RAW DATA below:

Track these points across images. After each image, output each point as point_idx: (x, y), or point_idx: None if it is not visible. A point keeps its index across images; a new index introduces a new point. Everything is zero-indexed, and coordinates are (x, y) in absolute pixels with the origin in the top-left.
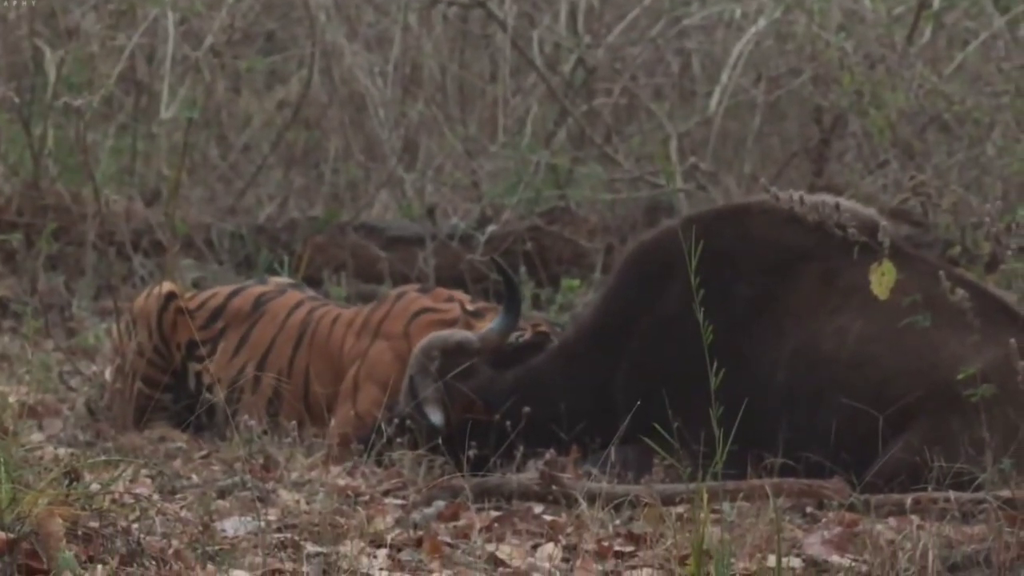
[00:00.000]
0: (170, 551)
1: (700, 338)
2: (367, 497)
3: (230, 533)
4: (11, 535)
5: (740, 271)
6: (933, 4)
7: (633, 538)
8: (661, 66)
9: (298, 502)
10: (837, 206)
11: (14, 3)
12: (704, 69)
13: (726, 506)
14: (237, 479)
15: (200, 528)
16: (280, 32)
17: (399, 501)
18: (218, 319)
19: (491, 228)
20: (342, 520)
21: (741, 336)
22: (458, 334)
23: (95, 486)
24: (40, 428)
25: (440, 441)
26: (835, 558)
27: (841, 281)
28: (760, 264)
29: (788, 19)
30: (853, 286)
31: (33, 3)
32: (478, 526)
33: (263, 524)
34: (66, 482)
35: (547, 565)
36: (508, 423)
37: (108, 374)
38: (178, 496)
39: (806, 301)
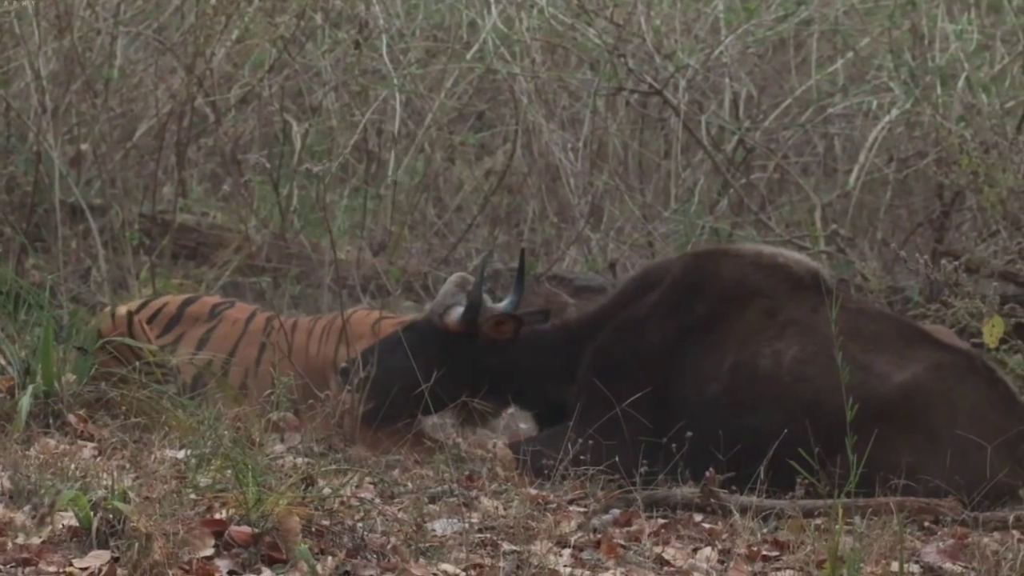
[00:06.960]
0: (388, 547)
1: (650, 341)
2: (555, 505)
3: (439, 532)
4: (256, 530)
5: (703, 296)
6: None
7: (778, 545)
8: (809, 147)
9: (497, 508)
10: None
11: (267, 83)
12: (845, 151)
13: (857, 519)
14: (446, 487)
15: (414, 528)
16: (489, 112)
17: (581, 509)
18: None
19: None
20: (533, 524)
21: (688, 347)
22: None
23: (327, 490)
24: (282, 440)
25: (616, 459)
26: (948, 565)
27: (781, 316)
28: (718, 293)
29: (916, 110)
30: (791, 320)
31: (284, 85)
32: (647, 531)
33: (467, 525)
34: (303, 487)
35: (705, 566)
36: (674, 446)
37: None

End of RAW DATA.

**WHAT YOU WILL DO:** Leaving out the pictures, repeat the data above exactly.

**EXPECTED OUTPUT:**
Track these points across images. After each image, output each point as point_idx: (x, y), or point_idx: None if it is not visible. A point keeps its index across images; a new index introduces a new point. Everything is zero-indexed, and coordinates are (x, y) in absolute pixels with the origin in the top-left.
[00:00.000]
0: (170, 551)
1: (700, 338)
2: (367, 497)
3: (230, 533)
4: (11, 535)
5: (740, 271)
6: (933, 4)
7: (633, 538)
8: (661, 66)
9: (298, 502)
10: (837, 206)
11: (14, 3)
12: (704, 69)
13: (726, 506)
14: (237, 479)
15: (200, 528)
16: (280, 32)
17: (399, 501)
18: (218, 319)
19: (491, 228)
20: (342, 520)
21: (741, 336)
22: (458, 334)
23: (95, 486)
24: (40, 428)
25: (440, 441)
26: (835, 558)
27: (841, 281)
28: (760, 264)
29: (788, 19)
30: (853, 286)
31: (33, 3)
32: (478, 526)
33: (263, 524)
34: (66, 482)
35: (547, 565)
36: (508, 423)
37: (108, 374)
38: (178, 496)
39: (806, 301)
[00:06.960]
0: (388, 547)
1: (650, 341)
2: (555, 505)
3: (439, 532)
4: (256, 530)
5: (703, 296)
6: None
7: (778, 545)
8: (809, 147)
9: (497, 508)
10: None
11: (267, 83)
12: (845, 151)
13: (857, 519)
14: (446, 487)
15: (414, 528)
16: (489, 112)
17: (581, 509)
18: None
19: None
20: (533, 524)
21: (688, 347)
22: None
23: (327, 490)
24: (282, 440)
25: (616, 459)
26: (948, 565)
27: (781, 316)
28: (718, 293)
29: (916, 110)
30: (791, 320)
31: (284, 85)
32: (647, 531)
33: (467, 525)
34: (303, 487)
35: (705, 566)
36: (674, 446)
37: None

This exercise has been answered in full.